It’s surprising how often companies working on new products (or redesigning existing ones) don’t really know what they are trying to do or why. I’m a big advocate of talking to users in order to understand their needs, goals and behavior patterns as a starting point in the product design process, but before even getting to that, there are some questions you should be able to answer:

  1. What problem/opportunity are you trying to address in the marketplace?
  2. What’s the high-level product concept?
  3. What do you want to avoid getting into? An example: Microsoft Word is a general purpose word processing tool; it’s not trying to be a good tool for magazine layout.
  4. What sorts of people do you think are going to use it?
  5. What’s the planned business model? (Straight purchase vs. subscription vs. license vs. ad supported, etc.)
  6. Are the people making the buying decisions your end users?
  7. What are the technology options and limitations?
  8. Who are the competitors? Think about everything that’s addressing the current gap, not just direct competitors. For example, Napster’s competitors include the obvious (iTunes, other digital music services), but the bigger competitors are actually physical medial sales (CDs represent about 2/3 of music purchases in the US), and stealing (~95% of music downloads are illegal).
  9. What’s the definition of success for the product, and how will that be measured?
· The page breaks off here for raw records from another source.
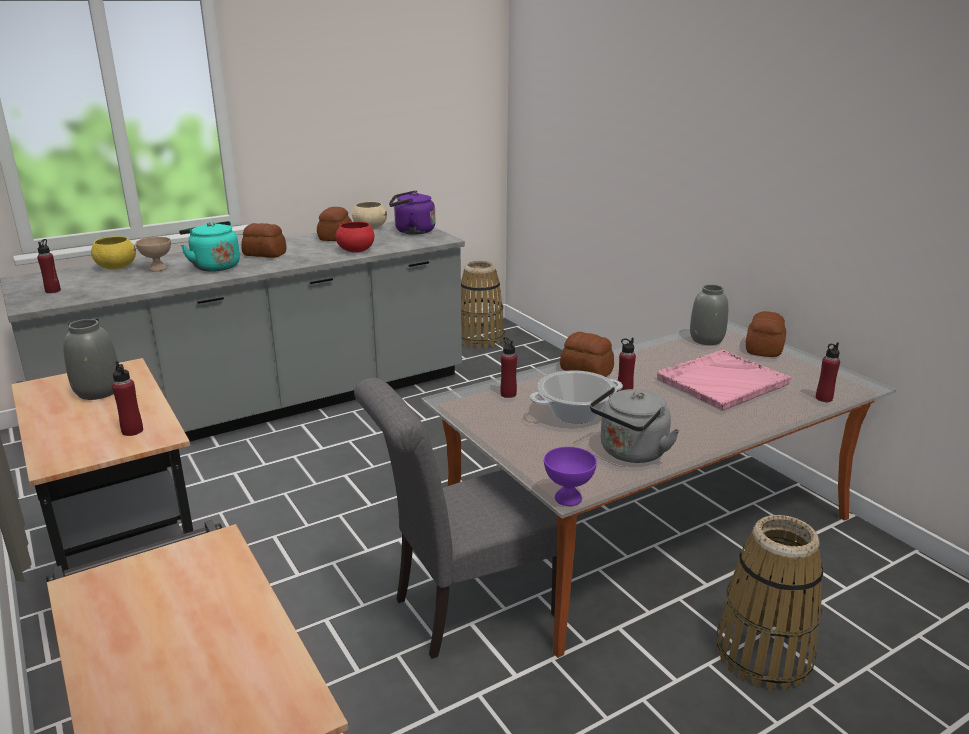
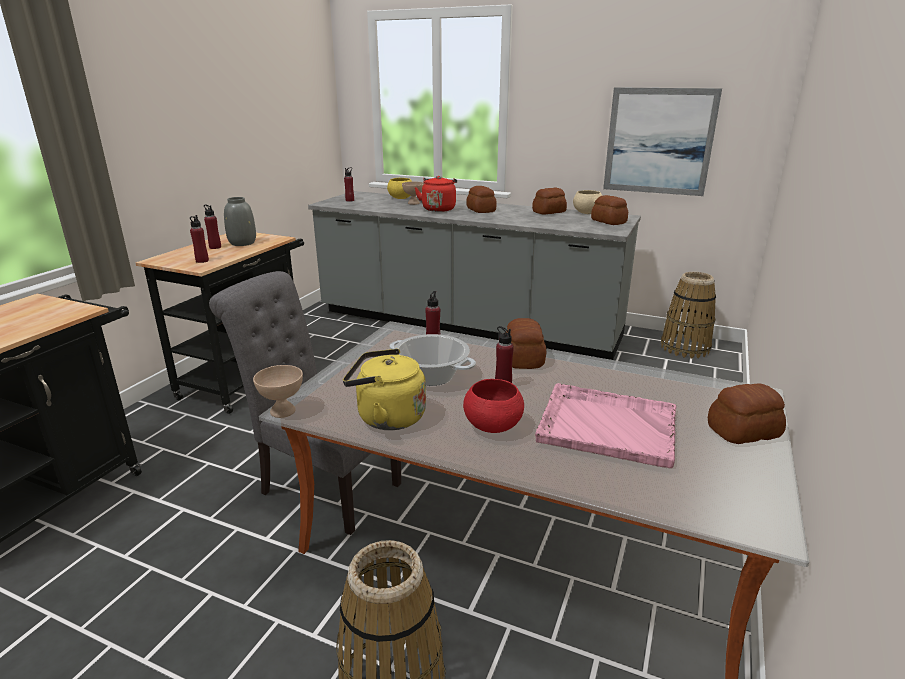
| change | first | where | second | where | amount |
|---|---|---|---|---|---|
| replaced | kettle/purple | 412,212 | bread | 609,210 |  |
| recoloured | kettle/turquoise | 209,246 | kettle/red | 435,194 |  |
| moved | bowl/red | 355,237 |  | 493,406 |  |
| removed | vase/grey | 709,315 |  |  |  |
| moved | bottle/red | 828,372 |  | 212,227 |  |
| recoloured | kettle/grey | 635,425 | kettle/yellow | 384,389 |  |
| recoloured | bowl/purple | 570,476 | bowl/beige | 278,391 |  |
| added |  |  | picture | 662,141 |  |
This isn’t a comprehensive list, but it’s a good start. A deep understanding of all these things is great, but you also need to be able to articulate answers to these questions clearly and succinctly (or at least have reasonable hypotheses!). I’d say there’s some room for exception, say if you have the time and resources to explore experimental concepts that have a high likelihood of failure. That’s okay, but only if you know that you’re working on an experiment that might fail.

So, what’s the tenth question I missed?